MICHELE DEMPSTER
- The good-looking guys in suits are not salesmen. Oh no, ladies, they are Sonop first years. Be careful not to get on their bad side though, Sonop are the proud owners of two very healthy crocodiles.
- If you are wearing your res uniform and someone politely asks you to point them in the direction of the Square, do not be fooled. This age-old joke is merely used to emphasise the fact that the square is strictly prohibited to you. Ha ha, very funny, everyone is laughing.
- Residences that play together stay together. So do not skip socials. Always dress up. And always get the venue of the social right. It is very awkward arriving at the wrong bar dressed as a pirate. People laugh. Lectures the next day will consist of lame pirate jokes such as “How aaaaarrrggggh you?”
- Could that be singing at one in the morning? Either Klaradyn is practising another war cry or Boekenhout is outside your res waiting to serenade you.
- If a boy asks you to come up to his res room to see his kettle, say no. Why? Because boys don’t have kettles.
- Learn each residence’s symbol. You will not make a good first impression if you ask why Erika has a horse with a stick in its head. It is a unicorn. And Maroela is not flashing a potato for a badge.

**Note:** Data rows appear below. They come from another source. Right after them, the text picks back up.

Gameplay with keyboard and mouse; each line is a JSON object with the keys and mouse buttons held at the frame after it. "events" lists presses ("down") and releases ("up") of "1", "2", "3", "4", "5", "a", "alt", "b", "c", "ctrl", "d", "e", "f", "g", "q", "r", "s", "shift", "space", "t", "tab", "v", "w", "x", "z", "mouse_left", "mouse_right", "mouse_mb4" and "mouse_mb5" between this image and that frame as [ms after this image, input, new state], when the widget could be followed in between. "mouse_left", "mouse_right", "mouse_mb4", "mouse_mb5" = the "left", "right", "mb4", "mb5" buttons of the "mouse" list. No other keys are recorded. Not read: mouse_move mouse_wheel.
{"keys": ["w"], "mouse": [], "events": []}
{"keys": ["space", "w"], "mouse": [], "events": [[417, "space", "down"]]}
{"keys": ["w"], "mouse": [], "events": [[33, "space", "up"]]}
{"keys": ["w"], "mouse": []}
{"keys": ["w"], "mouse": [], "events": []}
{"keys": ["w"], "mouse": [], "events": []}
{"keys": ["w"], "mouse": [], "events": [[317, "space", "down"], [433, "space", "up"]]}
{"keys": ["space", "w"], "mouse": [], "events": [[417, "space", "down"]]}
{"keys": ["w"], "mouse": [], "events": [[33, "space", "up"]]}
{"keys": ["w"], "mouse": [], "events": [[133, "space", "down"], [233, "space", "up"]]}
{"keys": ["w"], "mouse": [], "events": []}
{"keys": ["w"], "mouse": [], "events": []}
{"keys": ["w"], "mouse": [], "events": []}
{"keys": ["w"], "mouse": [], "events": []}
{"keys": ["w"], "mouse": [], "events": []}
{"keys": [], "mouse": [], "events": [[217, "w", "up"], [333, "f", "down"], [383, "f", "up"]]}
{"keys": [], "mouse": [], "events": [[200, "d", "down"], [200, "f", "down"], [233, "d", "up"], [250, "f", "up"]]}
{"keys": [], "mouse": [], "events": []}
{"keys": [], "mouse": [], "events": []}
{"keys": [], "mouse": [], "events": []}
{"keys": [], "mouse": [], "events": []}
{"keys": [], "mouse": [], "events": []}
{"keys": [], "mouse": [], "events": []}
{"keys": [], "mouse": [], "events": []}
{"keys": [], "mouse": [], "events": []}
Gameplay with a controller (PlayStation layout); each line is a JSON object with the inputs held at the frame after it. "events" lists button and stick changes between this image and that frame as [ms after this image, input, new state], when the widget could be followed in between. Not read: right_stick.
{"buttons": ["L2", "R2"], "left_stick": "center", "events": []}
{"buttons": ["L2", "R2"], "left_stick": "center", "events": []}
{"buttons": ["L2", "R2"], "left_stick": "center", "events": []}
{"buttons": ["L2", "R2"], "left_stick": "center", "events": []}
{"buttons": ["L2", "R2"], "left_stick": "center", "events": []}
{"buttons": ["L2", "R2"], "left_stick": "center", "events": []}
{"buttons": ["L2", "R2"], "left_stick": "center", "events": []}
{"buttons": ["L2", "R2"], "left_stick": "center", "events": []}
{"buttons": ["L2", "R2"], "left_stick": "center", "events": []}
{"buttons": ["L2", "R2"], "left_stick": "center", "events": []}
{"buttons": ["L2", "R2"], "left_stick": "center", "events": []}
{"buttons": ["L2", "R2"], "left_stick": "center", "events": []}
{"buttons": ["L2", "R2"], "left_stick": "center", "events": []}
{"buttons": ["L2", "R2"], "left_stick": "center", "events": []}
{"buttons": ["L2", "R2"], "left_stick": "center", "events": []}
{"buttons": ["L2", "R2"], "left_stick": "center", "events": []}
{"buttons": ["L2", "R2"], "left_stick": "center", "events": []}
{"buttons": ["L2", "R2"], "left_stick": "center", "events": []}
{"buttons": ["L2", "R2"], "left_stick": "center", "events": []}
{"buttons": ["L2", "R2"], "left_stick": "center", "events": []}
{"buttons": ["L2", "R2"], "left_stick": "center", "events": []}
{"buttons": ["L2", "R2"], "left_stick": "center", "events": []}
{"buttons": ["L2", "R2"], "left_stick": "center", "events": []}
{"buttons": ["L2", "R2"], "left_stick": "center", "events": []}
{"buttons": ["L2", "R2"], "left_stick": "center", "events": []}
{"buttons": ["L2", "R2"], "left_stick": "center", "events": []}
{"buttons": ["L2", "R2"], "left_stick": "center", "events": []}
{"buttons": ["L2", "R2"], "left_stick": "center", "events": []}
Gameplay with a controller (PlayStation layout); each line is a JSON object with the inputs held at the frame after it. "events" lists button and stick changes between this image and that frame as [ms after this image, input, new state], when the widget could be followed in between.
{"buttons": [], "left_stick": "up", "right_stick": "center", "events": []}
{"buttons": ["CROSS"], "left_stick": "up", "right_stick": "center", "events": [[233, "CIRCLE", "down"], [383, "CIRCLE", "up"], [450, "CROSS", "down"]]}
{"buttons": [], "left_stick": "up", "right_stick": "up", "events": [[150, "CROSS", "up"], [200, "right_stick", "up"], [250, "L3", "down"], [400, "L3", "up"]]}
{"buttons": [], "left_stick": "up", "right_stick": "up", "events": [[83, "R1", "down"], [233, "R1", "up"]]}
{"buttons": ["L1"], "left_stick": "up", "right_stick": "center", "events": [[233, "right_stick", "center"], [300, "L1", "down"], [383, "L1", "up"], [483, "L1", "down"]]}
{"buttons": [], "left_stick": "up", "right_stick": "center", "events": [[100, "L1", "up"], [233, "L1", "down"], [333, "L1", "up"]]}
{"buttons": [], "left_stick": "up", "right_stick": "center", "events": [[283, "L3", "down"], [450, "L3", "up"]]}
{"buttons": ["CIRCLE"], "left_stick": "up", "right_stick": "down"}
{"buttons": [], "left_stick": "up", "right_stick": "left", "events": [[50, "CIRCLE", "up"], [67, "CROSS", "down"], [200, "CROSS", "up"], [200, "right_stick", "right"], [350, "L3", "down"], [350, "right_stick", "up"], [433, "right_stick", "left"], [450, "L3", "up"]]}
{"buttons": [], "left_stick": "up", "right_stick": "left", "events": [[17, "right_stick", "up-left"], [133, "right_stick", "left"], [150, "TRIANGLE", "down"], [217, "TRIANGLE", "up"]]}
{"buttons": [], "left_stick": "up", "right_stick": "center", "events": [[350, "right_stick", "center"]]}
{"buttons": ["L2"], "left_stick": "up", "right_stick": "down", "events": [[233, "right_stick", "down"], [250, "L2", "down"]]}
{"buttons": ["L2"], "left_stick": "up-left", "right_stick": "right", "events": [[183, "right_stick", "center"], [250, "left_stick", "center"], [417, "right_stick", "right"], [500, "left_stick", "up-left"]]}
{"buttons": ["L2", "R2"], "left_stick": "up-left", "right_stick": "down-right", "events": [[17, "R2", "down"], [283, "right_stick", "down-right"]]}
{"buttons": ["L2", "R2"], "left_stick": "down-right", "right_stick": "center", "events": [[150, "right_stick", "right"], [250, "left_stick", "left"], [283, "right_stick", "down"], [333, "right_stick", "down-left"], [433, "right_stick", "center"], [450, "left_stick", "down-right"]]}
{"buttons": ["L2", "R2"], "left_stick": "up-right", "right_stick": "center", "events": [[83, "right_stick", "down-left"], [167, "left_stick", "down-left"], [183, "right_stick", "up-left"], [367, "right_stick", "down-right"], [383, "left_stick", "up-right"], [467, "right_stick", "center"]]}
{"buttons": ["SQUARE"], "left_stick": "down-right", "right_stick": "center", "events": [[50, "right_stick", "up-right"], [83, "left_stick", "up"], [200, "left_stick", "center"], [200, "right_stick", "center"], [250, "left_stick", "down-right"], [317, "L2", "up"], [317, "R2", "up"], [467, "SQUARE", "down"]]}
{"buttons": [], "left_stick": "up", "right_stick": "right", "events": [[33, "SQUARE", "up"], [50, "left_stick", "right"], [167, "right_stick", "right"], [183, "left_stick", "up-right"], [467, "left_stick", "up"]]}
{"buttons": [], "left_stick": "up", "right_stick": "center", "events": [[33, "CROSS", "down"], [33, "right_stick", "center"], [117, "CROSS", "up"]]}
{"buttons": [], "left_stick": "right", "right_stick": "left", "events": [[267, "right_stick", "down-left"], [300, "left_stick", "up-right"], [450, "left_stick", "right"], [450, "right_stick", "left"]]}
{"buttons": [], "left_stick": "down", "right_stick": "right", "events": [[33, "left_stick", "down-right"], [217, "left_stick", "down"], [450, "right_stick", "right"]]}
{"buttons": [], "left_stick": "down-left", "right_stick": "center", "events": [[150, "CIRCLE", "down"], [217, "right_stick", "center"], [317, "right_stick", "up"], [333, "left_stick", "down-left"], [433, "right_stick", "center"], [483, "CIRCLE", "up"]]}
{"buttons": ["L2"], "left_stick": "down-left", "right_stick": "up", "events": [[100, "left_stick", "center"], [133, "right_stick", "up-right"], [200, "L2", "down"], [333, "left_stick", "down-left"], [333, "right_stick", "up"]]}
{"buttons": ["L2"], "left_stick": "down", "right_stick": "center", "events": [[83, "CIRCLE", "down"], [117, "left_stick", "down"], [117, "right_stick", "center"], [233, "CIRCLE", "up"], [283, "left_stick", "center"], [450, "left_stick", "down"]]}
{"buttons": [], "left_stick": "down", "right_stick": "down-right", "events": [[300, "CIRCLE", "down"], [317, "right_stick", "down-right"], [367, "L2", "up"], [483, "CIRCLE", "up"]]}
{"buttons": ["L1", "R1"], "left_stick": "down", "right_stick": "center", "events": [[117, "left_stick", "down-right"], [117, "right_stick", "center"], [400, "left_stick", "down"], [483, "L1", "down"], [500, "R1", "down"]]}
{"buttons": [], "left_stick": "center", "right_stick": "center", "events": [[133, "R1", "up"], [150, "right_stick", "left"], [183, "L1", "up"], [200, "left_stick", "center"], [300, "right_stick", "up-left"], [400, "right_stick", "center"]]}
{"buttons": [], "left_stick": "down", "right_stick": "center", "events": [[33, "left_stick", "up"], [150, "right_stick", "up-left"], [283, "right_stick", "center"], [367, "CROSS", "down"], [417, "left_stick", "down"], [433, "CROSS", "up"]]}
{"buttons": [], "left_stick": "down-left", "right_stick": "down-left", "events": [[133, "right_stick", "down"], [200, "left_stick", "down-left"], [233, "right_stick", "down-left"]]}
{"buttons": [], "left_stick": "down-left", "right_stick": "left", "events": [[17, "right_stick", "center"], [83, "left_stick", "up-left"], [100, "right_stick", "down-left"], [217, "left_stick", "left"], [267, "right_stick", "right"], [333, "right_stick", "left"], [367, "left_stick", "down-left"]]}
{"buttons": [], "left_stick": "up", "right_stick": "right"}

- Stealing a jottir is a recognised Tuks sport, well almost. Jottirs are the white and green hats worn by Madalief first years. Snatch the jottir off their head and attempt to run away with it as fast as possible. It is more fun than it sounds, promise.
- “Sleep” is a term used when you’re res and another res walk to a venue together in the spirit of making friends. If you are English you will think dirty things and giggle non-stop when your HK says “we will now sleep with Taaibos.” It gets you every time.
- First-year syndrome is real. A warning sign is when you have swiped your student card so many times at the canteen that you can no longer see your picture on it.
- Keeping up to date with your laundry is essential. Going commando is not as comfortable as everyone says it is. Remember to separate your darks from your lights and do not try to use sunlight liquid … you will smell like a dishwasher the whole day.
- Do not be stingy when your roommate asks for milk, karma comes in the form of waking up with no eyebrows.
- Make friends with your squeeza (cleaning lady). When someone forgets to change the toilet roll she will be your hero.
- In your first week you will meet every dean of every faculty and everyone of anything ever, or at least that is how it will feel. Try to keep up.
- Kollege makes the craziest, strongest punch. Your first social with them may be a blur. Just remember not to sit on their rocks in your drunken state. It will end badly for you.
- This is the first and last time you will hear about Huis Hippokrates. Huis who? Exactly.
- Do not forget to book meals. Your choices usually consist of chicken, chicken or … chicken.
- Mascots get the hardest time. This duty often entails being kidnapped or having a random senior pounce on you in an attempt to be funny. “Good one bro” will normally follow this act of stupidity.
- Keep up to date with all the res scandal by reading Pssst… in Perdeby. But be careful, Pssst… is everywhere …
- If you are late for curfew don’t sleep in your car. You will wake up feeling like your stomach is going to fall out your butt due to the 90º angle you slept in.
- You will “vou blommetjies” forever in the week before Rag. I would advise you to wear gloves. You may feel really stupid at the time but at least the chicken mesh won’t cut into your fingers.